**Selected passage**
* * *

The office staff repeatedly told Mr. Volkov that the deposition was cancelled and that he needed to return to the waiting room and / or leave. Mr. Volkov allegedly refused and insisted upon a letter stating the deposition had been cancelled.
Ms. Hansen then personally confronted Mr. Volkov and told him he needed to leave the office. She escorted him out to the waiting room and opened the door for him to leave. He then took out his cell phone to record the conversation, but ultimately left.
After he left, Ms. Hansen locked the office door and called 911.
Ms. Hansen then filed the request for a civil restraining order against Mr. Volkov. At the hearing, Mr. Volkov explained that he personally served all documents in the case rather than using an attorney service.
Ms. Hansen also explained that she had cancelled the deposition of Mr. Volkov’s client the day prior and notified Mr. Volkov of this because of objections made by him to the deposition notice and advised him that she would instead file a motion to compel the deposition of his client.
Mr. Volkov explained that in response to this, he thought he needed to show up with his client for the deposition at Ms. Hansen’s office the following day and so he did.
Mr. Volkov appealed the order to the California Court of Appeal for the Second Appellate District, in Los Angeles, arguing in part that all of the conduct upon which the trial court judge (Christyne Byrd) based its finding of harassment was constitutionally protected activity (litigation-related emails and his appearance at Hansen’s office for his client’s deposition) and that there was insufficient evidence that his actions, to the extend not constitutionally protected, were directed at Hansen, caused Hansen substantial emotional distress, or would cause a reasonable person substantial emotional distress as required to support issuance of a restraining order.
The Second Appellate District agreed with Mr. Volkov. While it agreed with Ms. Hansen that Mr. Volkov’s arrival at the office despite knowing the deposition was cancelled was improper, but found that the evidence offered against Mr. Volkov was insufficient to support the restraining order with the ‘high probability demanded by the clear and convincing standard of proof.” See Conservatorship of O.B. (2020) 9 Cal. 5th 989, 1005.
The appellate court further noted that “severe emotional distress” in the context of a civil restraining order means highly unpleasant mental suffering or anguish “from socially unacceptable conduct [citation], which entails intense, enduring and nontrivial emotional distress that ‘no reasonable [person] in a civilized society should be expected to endure.” Schid v. Rubin (1991) 232 Cal. App. 3d 755, 762-763; accord California Judges Benchguide, Benchguide 20, Orders Prohibiting Civil Harassment and Workplace / Postsecondary School Violence (CJER 2016) § 20.6 [Definitions] , pp. 20-7 to 20-8.
Here, Ms. Hansen said she felt sick to her stomach and scared that Mr. Volkov would not leave, but the Second Appellate District held this was “far from establishing that Mr. Volkov’s conduct, however offensive or annoying it may have been, caused . . . her to suffer intense, enduring and nontrivial emotional distress.”
Moreover, it noted, a single incident is insufficient to meet the definition of a course of conduct. Leydon v. Alexander (1989) 212 Cal. App. 3d 1, 4; accord Brekke v. Wills (2005) 125 Cal. App. 4th 1400, 1412; California Judges Benchguide, Benchguide 20, Orders Prohibiting Civil Harassment and Workplace / Postsecondary School Violence (CJER 2016) § 20.6 at p. 20-7.

* * *

**Dataset extract**
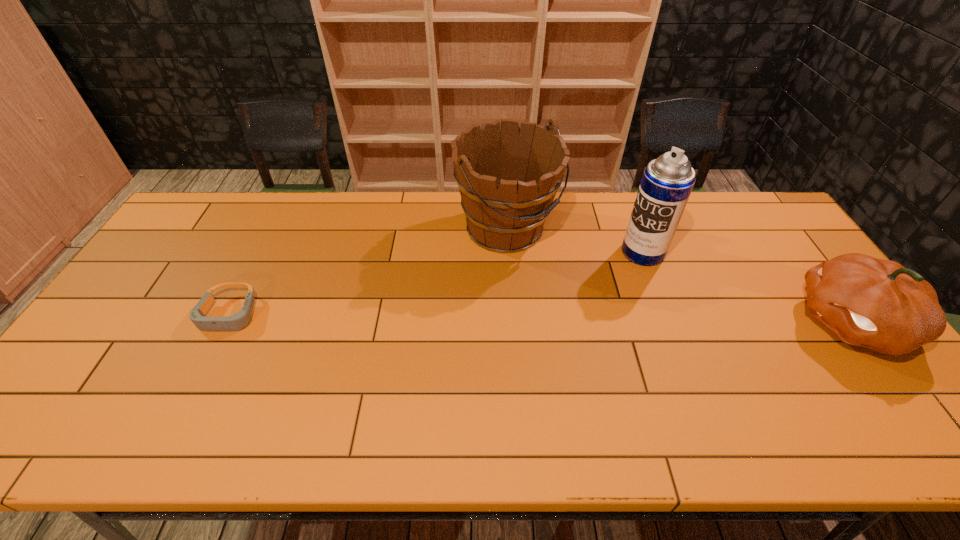
Locate an element on the screen. free point at the left edge is located at coordinates (169, 316).

This screenshot has height=540, width=960. Identify the location of vacant region at the far left corner. (199, 199).

In the image, there is a desktop. Identify the location of free space at the far right corner. Image resolution: width=960 pixels, height=540 pixels. (761, 204).

You are a GUI agent. You are given a task and a screenshot of the screen. Output one action in this format:
    pyautogui.click(x=<x>, y=<y>)
    Task: Click on the vacant space in between the aerosol can and the rightmost object
    The image size is (960, 540).
    Given the screenshot: What is the action you would take?
    pyautogui.click(x=747, y=287)

What are the coordinates of `blank region between the leftmost object and the aerosol can` in the screenshot? It's located at (436, 284).

The image size is (960, 540). In order to click on free area in between the second object from right to left and the rightmost object in this screenshot , I will do `click(747, 287)`.

Where is `free space that is in between the wine bucket and the second shortest object`? The height and width of the screenshot is (540, 960). free space that is in between the wine bucket and the second shortest object is located at coordinates (679, 275).

Identify the location of vacant region between the pumpkin and the leftmost object. This screenshot has height=540, width=960. (540, 318).

At what (x,y) coordinates should I click in order to perform the action: click on vacant area that lies between the second shortest object and the second object from left to right. Please return your answer as a coordinate pair (x, y). The image size is (960, 540). Looking at the image, I should click on (679, 275).

Locate an element on the screen. free space that is in between the aerosol can and the pumpkin is located at coordinates (747, 287).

* * *

**Problem set**
1) In the restraining-order case summary, answer each question:
(a) What did Ms. Hansen do right after Mr. Volkov left?
(b) Who was the trial court judge?
(c) How did Ms. Hansen say she felt?
2) Give back the records word for word, beginning at their first line and stopping after the line that contains "In the image, there", both ends included. Omit the picture.

**Task-by-task results**
1)
(a) She locked the office door and called 911.
(b) Christyne Byrd.
(c) She felt sick to her stomach and scared that Mr. Volkov would not leave.

2)
Locate an element on the screen. free point at the left edge is located at coordinates (169, 316).

This screenshot has height=540, width=960. Identify the location of vacant region at the far left corner. (199, 199).

In the image, there is a desktop. Identify the location of free space at the far right corner. Image resolution: width=960 pixels, height=540 pixels. (761, 204).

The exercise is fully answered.